▶ Passage shown:
------------------------------------
Monitoring GrapheneDB instance

GrapheneDB provides an endpoint to use the open-source monitoring tool Prometheus that will allow you to monitor the underlying server of your deployment. The provided metrics (CPU, memory, disk, etc.) will help you gather information on how the load affects the available resources and decide on what plan is needed for your use case.

With Prometheus, you can set up charts to visualize metrics, configure alerts, etc. and connect to other tools like Grafana or services like Datadog or Newrelic.

The following article details a basic Prometheus and Grafana implementation, providing some examples of dashboards that you can download.

Finding the Prometheus endpoint

You can find the Prometheus endpoint on the admin console in the Insights tab for every database. Please note that you will need to whitelist the IP or establish a peering connection if the Private Network is set up to private.

Metrics reference

The available metrics are described in the following tables.

JVM metricsDescription
jvm_classes_loadedThe number of classes that are currently loaded in the JVM
jvm_classes_loaded_totalThe total number of classes that have been loaded since the JVM has started execution
jvm_memory_pool_bytes_usedUsed bytes of a given JVM memory pool
jvm_memory_bytes_initInitial bytes of a given JVM memory area
jvm_memory_bytes_usedUsed bytes of a given JVM memory area
jvm_memory_bytes_maxMax bytes of a given JVM memory area
jvm_gc_collection_seconds_countTime spent in a given JVM garbage collector in seconds
Station metricsDescription
station_spec_memory_limit_bytesMemory limit for the station in bytes
station_cpu_usage_seconds_totalTotal amount of CPU time in seconds
station_memory_usage_bytesCurrent memory usage in bytes
station_memory_failures_totalCumulative count of memory allocation failures
station_cache_bytesAmount of bytes of cache
station_cpu_load_average_deltaCPU load average percentage
station_last_seenLast time the station was seen by the exporter
station_network_transmit_bytes_totalCumulative count of bytes transmitted
station_network_receive_bytes_totalCumulative count of bytes received
station_uptime_secondsStation uptime in seconds
station_scrape_error1 if there was an error while getting metrics, 0 otherwise
station_fs_reads_bytes_totalTotal amount of bytes read from the filesystem
station_fs_writes_bytes_totalTotal amount of bytes written to the filesystem
Storage metricsDescription
database_relationships_sizeRelationships size on disk in bytes
database_properties_sizeProperties size on disk in bytes
database_device_used_sizeUsed disk size in bytes
database_graphs_sizeGraph databases size on disk in bytes
database_nodes_sizeNodes size on disk in bytes
database_plugins_sizePlugins size on disk
database_indexes_sizeIndexes size on disk

On Cluster databases, ONgDB and Neo4j Enterprise metrics will be also available. Read more about Clusters monitoring in this section.

Setting up Prometheus and Grafana with Docker

Prerequisites

Docker​ and ​ docker-compose​ are needed to run the following steps. You can read ​here​ how to download and install them.

Configuration files

You will need to create the following configuration files before running the Prometheus and Grafana containers.

global:
  scrape_interval:     15s  # By default, scrape targets every 15 seconds.
  evaluation_interval: 15s
 
scrape_configs:
  - job_name: 'graphenedb-prometheus'
    scheme: 'https'
    static_configs:
    - targets: ['db-aqocpxyfkjc1loorgcuq.graphenedb.com:24780']

📘

Please, note that we have removed the /metrics part from the given URL. Prometheus expects metrics to be available on targets on a path of /metrics.
------------------------------------
▶ Provided information:
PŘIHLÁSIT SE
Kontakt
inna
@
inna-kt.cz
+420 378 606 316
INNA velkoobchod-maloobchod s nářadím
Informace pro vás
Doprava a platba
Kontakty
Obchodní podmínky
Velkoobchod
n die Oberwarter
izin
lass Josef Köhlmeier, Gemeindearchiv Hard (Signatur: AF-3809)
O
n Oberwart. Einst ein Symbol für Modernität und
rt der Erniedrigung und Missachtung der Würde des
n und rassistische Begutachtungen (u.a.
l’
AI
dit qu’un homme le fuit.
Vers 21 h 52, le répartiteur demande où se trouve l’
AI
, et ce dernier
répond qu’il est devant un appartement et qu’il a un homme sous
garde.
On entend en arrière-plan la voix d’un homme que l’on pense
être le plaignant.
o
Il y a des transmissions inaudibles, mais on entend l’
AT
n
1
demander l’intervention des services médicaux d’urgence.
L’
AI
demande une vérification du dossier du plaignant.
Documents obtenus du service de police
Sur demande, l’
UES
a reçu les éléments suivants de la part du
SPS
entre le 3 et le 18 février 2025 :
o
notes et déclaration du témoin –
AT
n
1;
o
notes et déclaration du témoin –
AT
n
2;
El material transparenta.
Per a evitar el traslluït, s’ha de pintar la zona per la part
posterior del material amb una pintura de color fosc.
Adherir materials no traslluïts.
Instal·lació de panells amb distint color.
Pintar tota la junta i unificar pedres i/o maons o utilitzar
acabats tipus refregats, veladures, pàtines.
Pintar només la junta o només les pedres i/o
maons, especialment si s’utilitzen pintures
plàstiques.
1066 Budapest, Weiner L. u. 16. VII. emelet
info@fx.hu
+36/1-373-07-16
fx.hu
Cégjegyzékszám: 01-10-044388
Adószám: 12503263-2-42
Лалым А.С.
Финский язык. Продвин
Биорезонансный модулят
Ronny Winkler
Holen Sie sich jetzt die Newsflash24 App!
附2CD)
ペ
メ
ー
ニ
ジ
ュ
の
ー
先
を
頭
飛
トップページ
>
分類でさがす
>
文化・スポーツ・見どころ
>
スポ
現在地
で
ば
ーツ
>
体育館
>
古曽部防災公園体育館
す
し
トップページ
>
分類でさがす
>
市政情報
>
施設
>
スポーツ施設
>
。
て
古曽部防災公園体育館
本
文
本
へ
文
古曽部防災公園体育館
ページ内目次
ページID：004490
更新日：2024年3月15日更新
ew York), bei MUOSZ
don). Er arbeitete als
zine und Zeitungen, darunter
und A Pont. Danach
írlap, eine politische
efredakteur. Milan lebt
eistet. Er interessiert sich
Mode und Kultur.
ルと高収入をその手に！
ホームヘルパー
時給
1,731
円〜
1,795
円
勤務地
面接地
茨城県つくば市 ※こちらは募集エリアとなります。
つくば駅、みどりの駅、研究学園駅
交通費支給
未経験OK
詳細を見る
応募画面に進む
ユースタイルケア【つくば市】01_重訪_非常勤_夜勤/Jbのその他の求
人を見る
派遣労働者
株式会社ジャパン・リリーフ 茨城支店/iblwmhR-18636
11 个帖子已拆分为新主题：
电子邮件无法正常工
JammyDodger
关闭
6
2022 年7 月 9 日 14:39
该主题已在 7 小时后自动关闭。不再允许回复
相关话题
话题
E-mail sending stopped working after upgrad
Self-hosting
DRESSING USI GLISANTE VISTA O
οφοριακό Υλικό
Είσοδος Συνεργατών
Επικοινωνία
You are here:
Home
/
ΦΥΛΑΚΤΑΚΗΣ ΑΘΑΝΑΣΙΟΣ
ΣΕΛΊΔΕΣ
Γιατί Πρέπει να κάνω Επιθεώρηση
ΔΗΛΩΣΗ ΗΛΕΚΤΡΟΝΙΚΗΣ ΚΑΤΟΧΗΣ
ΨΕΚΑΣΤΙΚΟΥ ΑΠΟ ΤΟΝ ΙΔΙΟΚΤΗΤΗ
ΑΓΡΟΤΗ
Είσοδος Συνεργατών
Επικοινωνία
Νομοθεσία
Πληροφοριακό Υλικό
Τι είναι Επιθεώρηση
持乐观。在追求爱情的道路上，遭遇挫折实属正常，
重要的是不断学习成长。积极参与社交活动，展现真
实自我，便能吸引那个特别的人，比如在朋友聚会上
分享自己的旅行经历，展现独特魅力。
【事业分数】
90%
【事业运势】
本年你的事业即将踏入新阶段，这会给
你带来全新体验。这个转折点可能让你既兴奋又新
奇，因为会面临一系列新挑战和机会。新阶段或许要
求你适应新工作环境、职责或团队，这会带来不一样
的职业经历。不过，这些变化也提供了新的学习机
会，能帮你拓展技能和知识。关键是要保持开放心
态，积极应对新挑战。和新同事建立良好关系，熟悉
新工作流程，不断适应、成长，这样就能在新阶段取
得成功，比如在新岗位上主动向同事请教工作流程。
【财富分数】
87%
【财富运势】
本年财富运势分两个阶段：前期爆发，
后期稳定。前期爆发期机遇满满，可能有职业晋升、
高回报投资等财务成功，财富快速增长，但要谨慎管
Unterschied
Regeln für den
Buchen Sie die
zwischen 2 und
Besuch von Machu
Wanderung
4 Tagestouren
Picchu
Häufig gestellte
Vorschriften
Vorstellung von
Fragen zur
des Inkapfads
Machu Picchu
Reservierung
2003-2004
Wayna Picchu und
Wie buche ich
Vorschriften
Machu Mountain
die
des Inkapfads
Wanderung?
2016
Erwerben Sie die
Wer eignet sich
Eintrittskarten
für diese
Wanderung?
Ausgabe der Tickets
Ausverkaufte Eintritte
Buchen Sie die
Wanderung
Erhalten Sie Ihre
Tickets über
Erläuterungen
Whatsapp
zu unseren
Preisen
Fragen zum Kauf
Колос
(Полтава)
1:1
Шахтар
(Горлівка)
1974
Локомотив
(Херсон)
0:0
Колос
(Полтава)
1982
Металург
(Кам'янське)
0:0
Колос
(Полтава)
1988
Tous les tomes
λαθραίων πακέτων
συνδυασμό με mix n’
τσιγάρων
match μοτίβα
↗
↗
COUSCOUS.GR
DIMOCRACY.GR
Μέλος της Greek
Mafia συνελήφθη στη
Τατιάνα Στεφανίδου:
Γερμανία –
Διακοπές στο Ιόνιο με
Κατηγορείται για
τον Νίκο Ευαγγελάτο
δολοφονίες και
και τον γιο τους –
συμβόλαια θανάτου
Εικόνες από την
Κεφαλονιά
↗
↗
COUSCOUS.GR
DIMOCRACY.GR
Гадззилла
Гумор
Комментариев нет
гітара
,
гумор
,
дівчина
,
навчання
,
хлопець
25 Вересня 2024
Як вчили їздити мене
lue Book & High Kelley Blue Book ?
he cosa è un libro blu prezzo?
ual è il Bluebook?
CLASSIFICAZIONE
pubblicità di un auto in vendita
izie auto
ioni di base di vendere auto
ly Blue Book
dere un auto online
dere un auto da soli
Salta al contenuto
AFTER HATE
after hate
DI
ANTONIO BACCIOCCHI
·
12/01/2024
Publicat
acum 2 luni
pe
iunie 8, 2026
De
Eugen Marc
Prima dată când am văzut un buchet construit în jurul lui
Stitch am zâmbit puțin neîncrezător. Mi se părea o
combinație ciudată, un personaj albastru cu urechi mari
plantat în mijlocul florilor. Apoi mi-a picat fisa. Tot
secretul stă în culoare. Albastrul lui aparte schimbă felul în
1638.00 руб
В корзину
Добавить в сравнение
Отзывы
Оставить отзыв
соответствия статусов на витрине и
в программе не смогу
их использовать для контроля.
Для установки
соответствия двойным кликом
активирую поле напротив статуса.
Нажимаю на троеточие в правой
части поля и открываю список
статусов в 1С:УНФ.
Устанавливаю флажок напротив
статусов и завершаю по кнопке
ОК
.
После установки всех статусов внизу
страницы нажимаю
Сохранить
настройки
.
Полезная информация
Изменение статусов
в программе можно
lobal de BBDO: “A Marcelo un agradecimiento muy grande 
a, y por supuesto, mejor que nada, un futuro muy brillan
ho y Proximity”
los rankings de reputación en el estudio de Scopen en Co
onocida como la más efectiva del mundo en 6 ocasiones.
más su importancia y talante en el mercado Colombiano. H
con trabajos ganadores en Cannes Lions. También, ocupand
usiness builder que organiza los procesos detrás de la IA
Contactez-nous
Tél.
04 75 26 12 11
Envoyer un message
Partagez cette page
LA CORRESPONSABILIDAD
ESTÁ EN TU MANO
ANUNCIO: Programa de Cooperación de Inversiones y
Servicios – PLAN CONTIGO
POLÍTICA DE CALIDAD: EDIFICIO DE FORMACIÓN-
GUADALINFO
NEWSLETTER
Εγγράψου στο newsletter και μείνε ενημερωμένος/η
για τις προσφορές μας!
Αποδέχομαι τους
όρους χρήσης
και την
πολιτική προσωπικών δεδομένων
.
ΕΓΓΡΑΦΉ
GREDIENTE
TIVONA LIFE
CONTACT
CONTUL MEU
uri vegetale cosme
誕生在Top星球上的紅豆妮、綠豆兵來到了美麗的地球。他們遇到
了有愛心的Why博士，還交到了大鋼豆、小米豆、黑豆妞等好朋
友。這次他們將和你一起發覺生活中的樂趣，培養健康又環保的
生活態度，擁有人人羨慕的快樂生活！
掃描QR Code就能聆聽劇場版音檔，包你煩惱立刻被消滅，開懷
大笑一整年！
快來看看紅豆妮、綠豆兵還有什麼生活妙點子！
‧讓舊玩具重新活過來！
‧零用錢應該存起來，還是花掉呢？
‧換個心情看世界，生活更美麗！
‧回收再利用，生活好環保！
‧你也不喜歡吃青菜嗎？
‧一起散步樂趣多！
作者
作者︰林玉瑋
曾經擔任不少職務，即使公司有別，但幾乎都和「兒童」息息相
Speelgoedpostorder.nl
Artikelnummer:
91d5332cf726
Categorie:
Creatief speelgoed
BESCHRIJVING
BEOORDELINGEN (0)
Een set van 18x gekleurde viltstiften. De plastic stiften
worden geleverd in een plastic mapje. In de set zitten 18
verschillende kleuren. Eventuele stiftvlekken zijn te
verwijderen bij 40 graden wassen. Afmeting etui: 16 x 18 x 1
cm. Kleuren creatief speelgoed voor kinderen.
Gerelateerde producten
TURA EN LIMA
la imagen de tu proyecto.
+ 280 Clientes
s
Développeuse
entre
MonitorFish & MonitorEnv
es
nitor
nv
------------------------------------
▶ Required work:
- 1) Restate the paragraph of the GrapheneDB monitoring page that begins "GrapheneDB provides an endpoint" as a short bulleted list that keeps its main facts.
- 2) According to the GrapheneDB monitoring page, where in the admin console is the Prometheus endpoint found?
The entries play no part in the work here.

▶ Outputs in order:
- 1)
- GrapheneDB offers an endpoint for Prometheus, an open-source monitoring tool.
- The endpoint lets you monitor the server underlying your deployment.
- Metrics include CPU, memory, and disk.
- They show how load affects available resources and help you choose a plan for your use case.

- 2) It is in the Insights tab for every database.